Bynum was signed by the Norfolk Neptunes of the Atlantic Coast Football League (ACFL) on September 13, 1971. However, he did not attempt any passes for the Neptunes that year.

Bynum signed with the Redskins again in 1972. He threw a touchdown on August 18 against the Philadelphia Eagles. He was released on September 2, 1972, before the final preseason game.

Bynum signed with the San Diego Chargers in 1973 but was released. He played for the ACFL's Hartford Knights early in the 1973 season and threw two touchdown passes. On September 17, 1973, it was reported that he had left the team to return home to California.

Bynum was signed by the St. Louis Cardinals in 1974. Due to the 1974 NFL players strike, Bynum was the starting quarterback for the Cardinals during the 1974 Pro Football Hall of Fame Game. He was released after the final preseason game.

On September 20, 1974, it was reported that Bynum had signed a five-day trial with the BC Lions of the Canadian Football League (CFL). He did not play in any games for the Lions and was not re-signed once the trial ended.

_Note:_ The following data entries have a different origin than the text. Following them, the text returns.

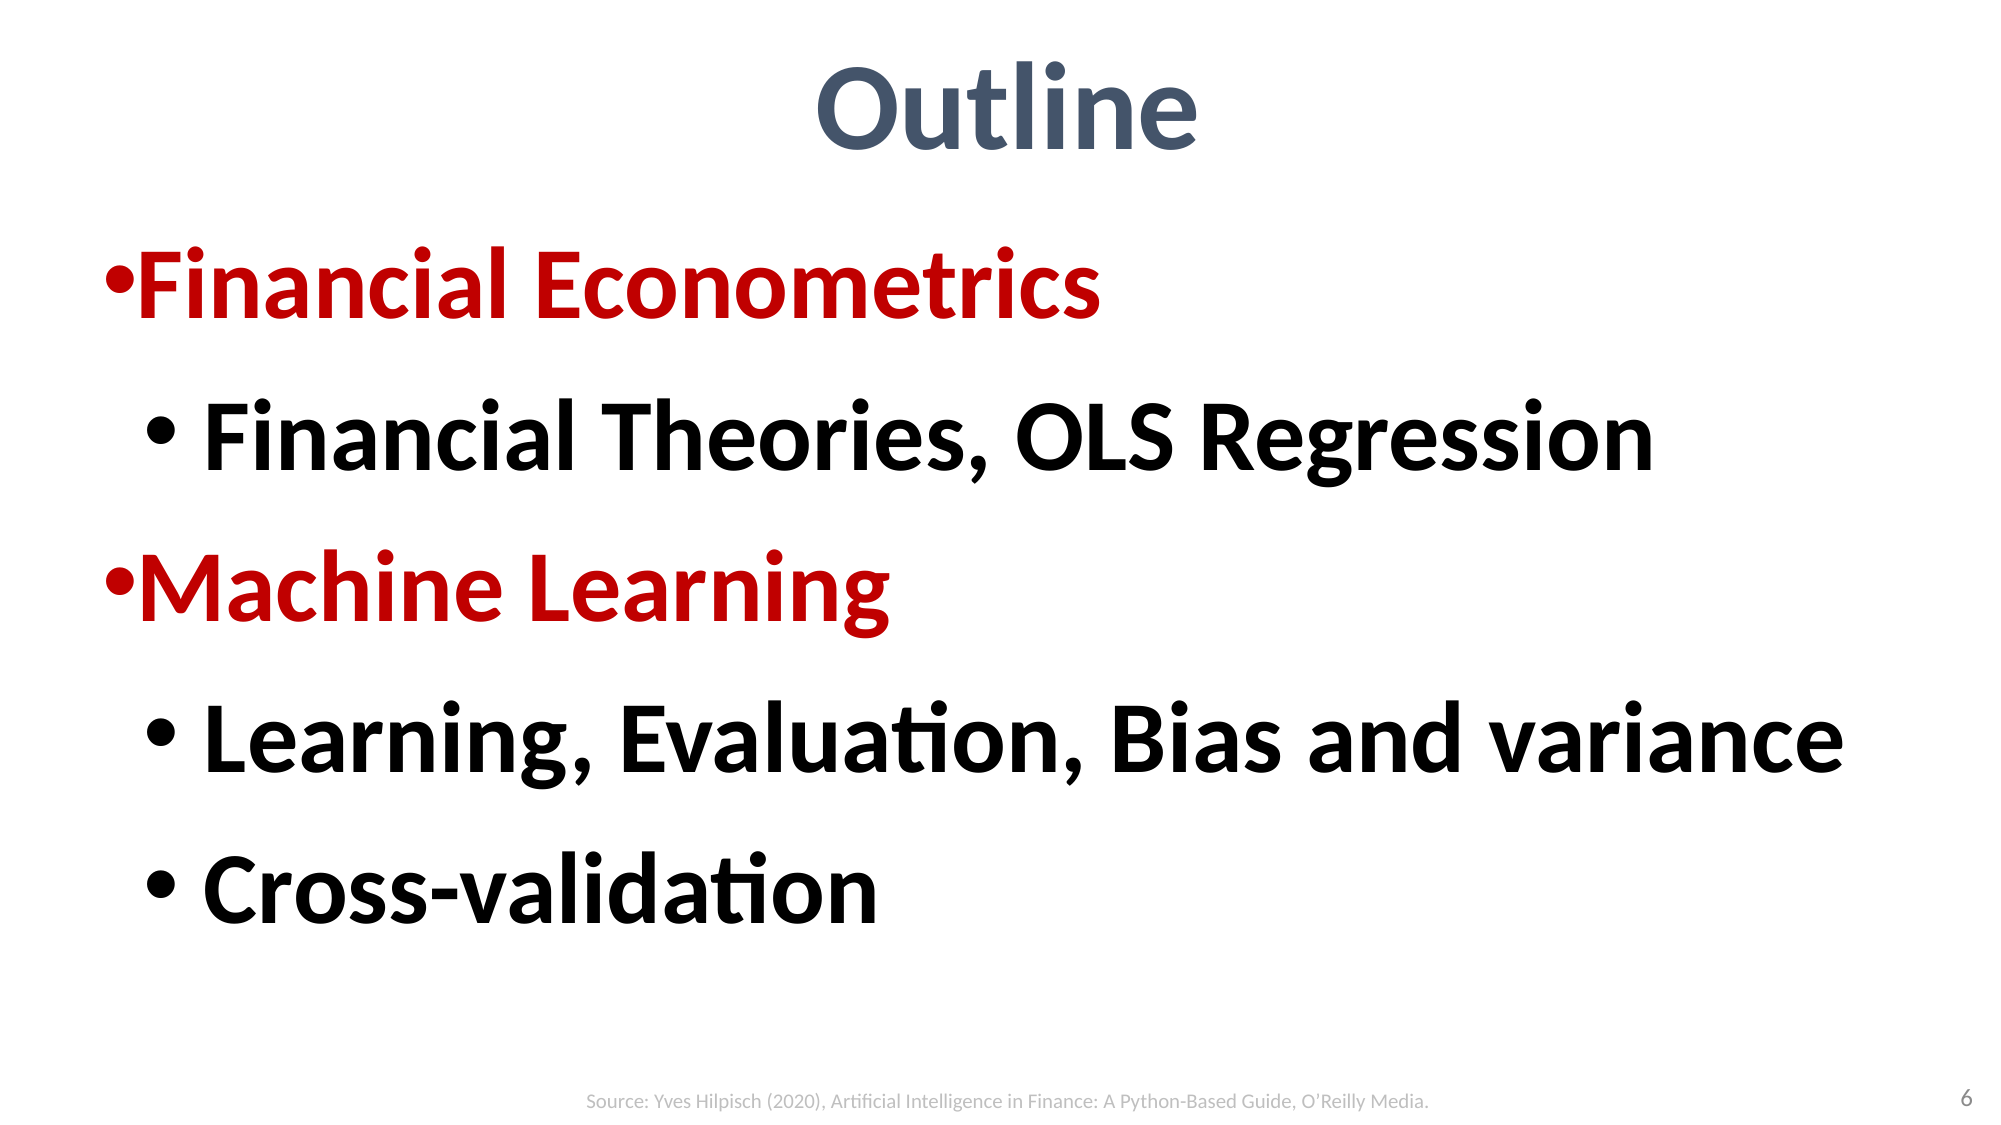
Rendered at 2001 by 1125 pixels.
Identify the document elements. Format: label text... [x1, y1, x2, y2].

slide_number 6 [1830, 1076, 1989, 1116]
text_box Source: Yves Hilpisch (2020), Artificial Intelligence in Finance: A Python-Based Guide, O’Reilly Media. [316, 1079, 1700, 1120]
title Outline [87, 13, 1929, 184]
list Financial Econometrics Financial Theories, OLS Regression Machine Learning Learning, Evaluation, Bias and variance Cross-validation [87, 184, 1929, 1070]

Bynum signed with the Toronto Argonauts for the 1975 CFL season. After Mike Rae suffered an injury in the regular season opener, Bynum started the next four games at quarterback for the Argonauts. Rae then returned from injury. Bynum dressed in 13 games overall in 1975, completing 87 of 161 passes (54.0%) for 923 yards, two touchdowns, and six interceptions while also rushing 24 times for 143 yards. The Argonauts released Bynum on October 16, 1975, to make room for Chuck Ealey.

==Post-playing career==
Bynum was a substitute teacher in Torrance during the football offseasons. He became the head football coach at Torrance High in 1991. He also worked at Hughes Aircraft.